Task instructions: From the first line to the last, please reproduce the material exactly, skipping the pictures.

Provided information:
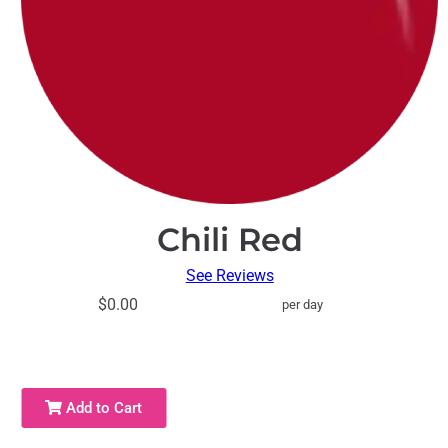
Chili Red
See Reviews
$0.00
per day
Add to Cart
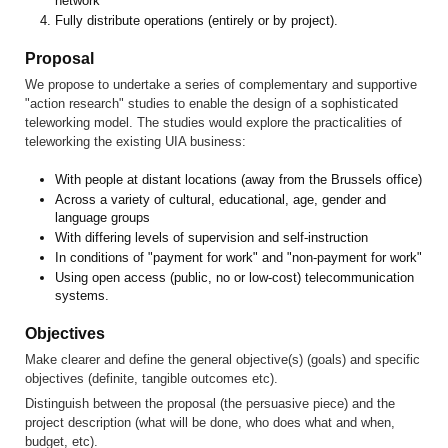
network
Fully distribute operations (entirely or by project).
Proposal
We propose to undertake a series of complementary and supportive
"action research" studies to enable the design of a sophisticated
teleworking model. The studies would explore the practicalities of
teleworking the existing UIA business:
With people at distant locations (away from the Brussels office)
Across a variety of cultural, educational, age, gender and
language groups
With differing levels of supervision and self-instruction
In conditions of "payment for work" and "non-payment for work"
Using open access (public, no or low-cost) telecommunication
systems.
Objectives
Make clearer and define the general objective(s) (goals) and specific
objectives (definite, tangible outcomes etc).
Distinguish between the proposal (the persuasive piece) and the
project description (what will be done, who does what and when,
budget, etc).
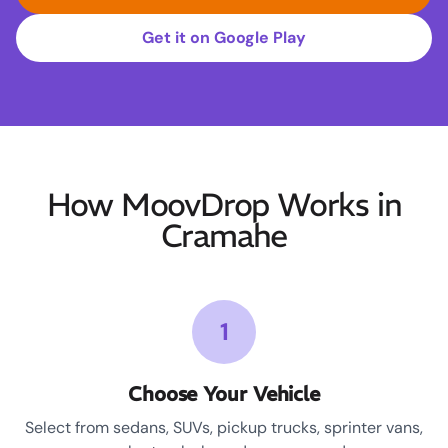
Get it on Google Play
How MoovDrop Works in
Cramahe
1
Choose Your Vehicle
Select from sedans, SUVs, pickup trucks, sprinter vans,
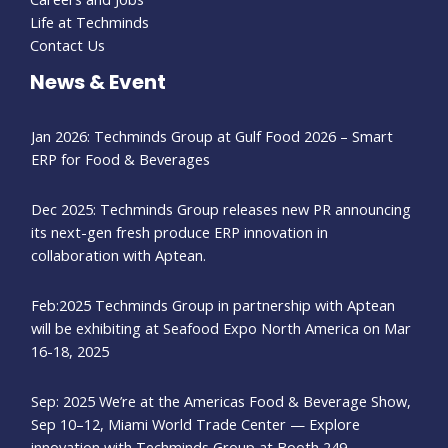
Life at Techminds
Contact Us
News & Event
Jan 2026: Techminds Group at Gulf Food 2026 – Smart
ERP for Food & Beverages
Dec 2025: Techminds Group releases new PR announcing
its next-gen fresh produce ERP innovation in
collaboration with Aptean.
Feb:2025 Techminds Group in partnership with Aptean
will be exhibiting at Seafood Expo North America on Mar
16-18, 2025
Sep: 2025 We’re at the Americas Food & Beverage Show,
Sep 10–12, Miami World Trade Center — Explore
innovation with Techminds Group at Booth 249.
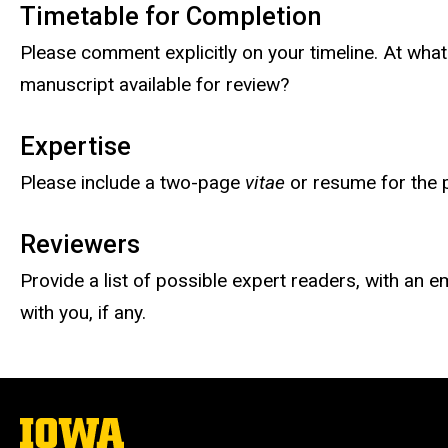
Timetable for Completion
Please comment explicitly on your timeline. At wha
manuscript available for review?
Expertise
Please include a two-page
vitae
or resume for the p
Reviewers
Provide a list of possible expert readers, with an e
with you, if any.
The
University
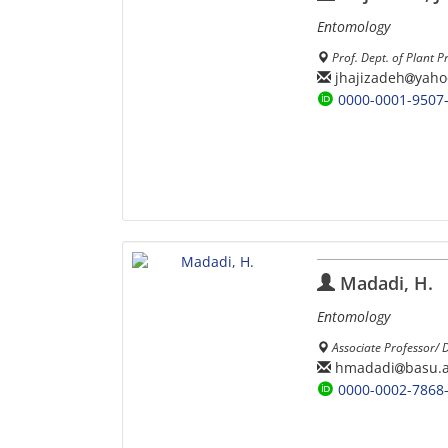
Entomology
Prof. Dept. of Plant P
jhajizadeh
yaho
0000-0001-9507
Madadi, H.
Entomology
Associate Professor/ 
hmadadi
basu.a
0000-0002-7868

Task result:
Chili Red
See Reviews
$0.00
per day
Add to Cart
network
Fully distribute operations (entirely or by project).
Proposal
We propose to undertake a series of complementary and supportive
"action research" studies to enable the design of a sophisticated
teleworking model. The studies would explore the practicalities of
teleworking the existing UIA business:
With people at distant locations (away from the Brussels office)
Across a variety of cultural, educational, age, gender and
language groups
With differing levels of supervision and self-instruction
In conditions of "payment for work" and "non-payment for work"
Using open access (public, no or low-cost) telecommunication
systems.
Objectives
Make clearer and define the general objective(s) (goals) and specific
objectives (definite, tangible outcomes etc).
Distinguish between the proposal (the persuasive piece) and the
project description (what will be done, who does what and when,
budget, etc).
Get it on Google Play
How MoovDrop Works in
Cramahe
1
Choose Your Vehicle
Select from sedans, SUVs, pickup trucks, sprinter vans,
Life at Techminds
Contact Us
News & Event
Jan 2026: Techminds Group at Gulf Food 2026 – Smart
ERP for Food & Beverages
Dec 2025: Techminds Group releases new PR announcing
its next-gen fresh produce ERP innovation in
collaboration with Aptean.
Feb:2025 Techminds Group in partnership with Aptean
will be exhibiting at Seafood Expo North America on Mar
16-18, 2025
Sep: 2025 We’re at the Americas Food & Beverage Show,
Sep 10–12, Miami World Trade Center — Explore
innovation with Techminds Group at Booth 249.
Timetable for Completion
Please comment explicitly on your timeline. At wha
manuscript available for review?
Expertise
Please include a two-page
vitae
or resume for the p
Reviewers
Provide a list of possible expert readers, with an e
with you, if any.
The
University
Entomology
Prof. Dept. of Plant P
jhajizadeh
yaho
0000-0001-9507
Madadi, H.
Entomology
Associate Professor/ 
hmadadi
basu.a
0000-0002-7868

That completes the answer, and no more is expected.